* [Task description]: In the entries below, count the lines that hold the string "None" and state only that count.

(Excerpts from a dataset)
────────────────────────────────────────

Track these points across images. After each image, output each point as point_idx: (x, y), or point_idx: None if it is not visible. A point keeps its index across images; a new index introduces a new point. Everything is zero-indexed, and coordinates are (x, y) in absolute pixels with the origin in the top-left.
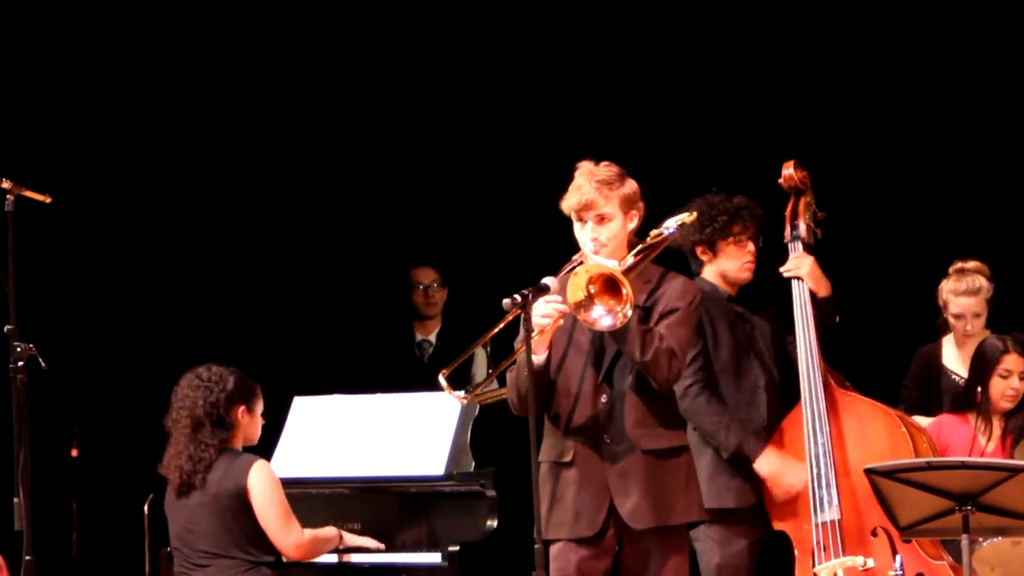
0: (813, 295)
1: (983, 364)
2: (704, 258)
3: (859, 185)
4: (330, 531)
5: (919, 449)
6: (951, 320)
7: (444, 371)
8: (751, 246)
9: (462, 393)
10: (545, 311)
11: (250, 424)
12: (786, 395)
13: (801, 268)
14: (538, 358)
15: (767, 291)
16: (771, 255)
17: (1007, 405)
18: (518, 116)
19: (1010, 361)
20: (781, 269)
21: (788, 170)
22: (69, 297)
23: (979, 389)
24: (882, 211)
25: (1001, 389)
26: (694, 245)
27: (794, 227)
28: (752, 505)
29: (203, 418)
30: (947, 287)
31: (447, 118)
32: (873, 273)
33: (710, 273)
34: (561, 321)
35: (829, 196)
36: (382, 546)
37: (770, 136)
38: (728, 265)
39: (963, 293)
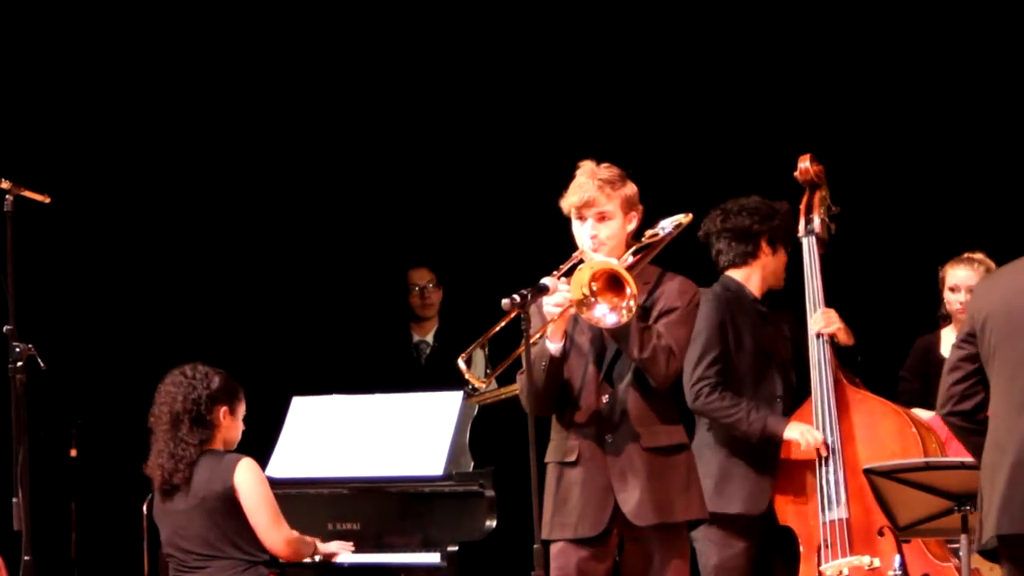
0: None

────────────────────────────────────────

* [Output for this task]: 2